Repeat the lines below word for word, from the very first one through the one containing "family: Poaceae", including that line.

• • • •

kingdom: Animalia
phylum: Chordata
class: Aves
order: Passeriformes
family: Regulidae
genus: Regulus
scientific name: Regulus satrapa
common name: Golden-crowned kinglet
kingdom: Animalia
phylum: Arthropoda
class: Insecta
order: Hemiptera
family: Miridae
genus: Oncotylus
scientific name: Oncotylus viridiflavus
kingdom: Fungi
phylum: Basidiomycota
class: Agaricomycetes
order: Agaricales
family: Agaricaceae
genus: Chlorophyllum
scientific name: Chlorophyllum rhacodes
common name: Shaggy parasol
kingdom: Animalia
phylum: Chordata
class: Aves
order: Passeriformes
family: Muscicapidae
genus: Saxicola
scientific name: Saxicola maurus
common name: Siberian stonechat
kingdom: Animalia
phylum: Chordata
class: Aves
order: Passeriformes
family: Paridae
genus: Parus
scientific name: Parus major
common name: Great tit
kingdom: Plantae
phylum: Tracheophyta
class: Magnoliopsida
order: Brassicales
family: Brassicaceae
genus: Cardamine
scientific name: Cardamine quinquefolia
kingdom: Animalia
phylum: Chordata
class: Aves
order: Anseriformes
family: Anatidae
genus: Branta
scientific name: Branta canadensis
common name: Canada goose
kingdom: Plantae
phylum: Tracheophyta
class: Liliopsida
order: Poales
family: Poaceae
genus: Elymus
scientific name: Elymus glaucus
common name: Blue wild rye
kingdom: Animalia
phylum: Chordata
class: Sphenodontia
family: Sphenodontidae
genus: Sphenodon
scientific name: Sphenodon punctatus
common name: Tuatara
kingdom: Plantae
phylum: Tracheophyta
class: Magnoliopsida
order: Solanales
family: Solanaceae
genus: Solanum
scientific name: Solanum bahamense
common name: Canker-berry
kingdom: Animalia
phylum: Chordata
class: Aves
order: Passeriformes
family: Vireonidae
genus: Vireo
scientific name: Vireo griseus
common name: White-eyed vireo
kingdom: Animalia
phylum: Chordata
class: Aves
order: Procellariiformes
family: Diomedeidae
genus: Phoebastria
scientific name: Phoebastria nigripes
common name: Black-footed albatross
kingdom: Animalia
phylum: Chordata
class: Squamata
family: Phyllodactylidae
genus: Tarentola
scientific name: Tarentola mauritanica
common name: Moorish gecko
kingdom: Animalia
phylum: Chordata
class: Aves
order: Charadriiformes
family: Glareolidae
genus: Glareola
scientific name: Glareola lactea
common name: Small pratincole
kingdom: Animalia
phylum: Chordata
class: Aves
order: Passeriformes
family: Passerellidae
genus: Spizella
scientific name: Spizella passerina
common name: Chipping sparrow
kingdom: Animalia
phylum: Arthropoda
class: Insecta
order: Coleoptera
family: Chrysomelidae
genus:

• • • •

> **Reply**:
kingdom: Animalia
phylum: Chordata
class: Aves
order: Passeriformes
family: Regulidae
genus: Regulus
scientific name: Regulus satrapa
common name: Golden-crowned kinglet
kingdom: Animalia
phylum: Arthropoda
class: Insecta
order: Hemiptera
family: Miridae
genus: Oncotylus
scientific name: Oncotylus viridiflavus
kingdom: Fungi
phylum: Basidiomycota
class: Agaricomycetes
order: Agaricales
family: Agaricaceae
genus: Chlorophyllum
scientific name: Chlorophyllum rhacodes
common name: Shaggy parasol
kingdom: Animalia
phylum: Chordata
class: Aves
order: Passeriformes
family: Muscicapidae
genus: Saxicola
scientific name: Saxicola maurus
common name: Siberian stonechat
kingdom: Animalia
phylum: Chordata
class: Aves
order: Passeriformes
family: Paridae
genus: Parus
scientific name: Parus major
common name: Great tit
kingdom: Plantae
phylum: Tracheophyta
class: Magnoliopsida
order: Brassicales
family: Brassicaceae
genus: Cardamine
scientific name: Cardamine quinquefolia
kingdom: Animalia
phylum: Chordata
class: Aves
order: Anseriformes
family: Anatidae
genus: Branta
scientific name: Branta canadensis
common name: Canada goose
kingdom: Plantae
phylum: Tracheophyta
class: Liliopsida
order: Poales
family: Poaceae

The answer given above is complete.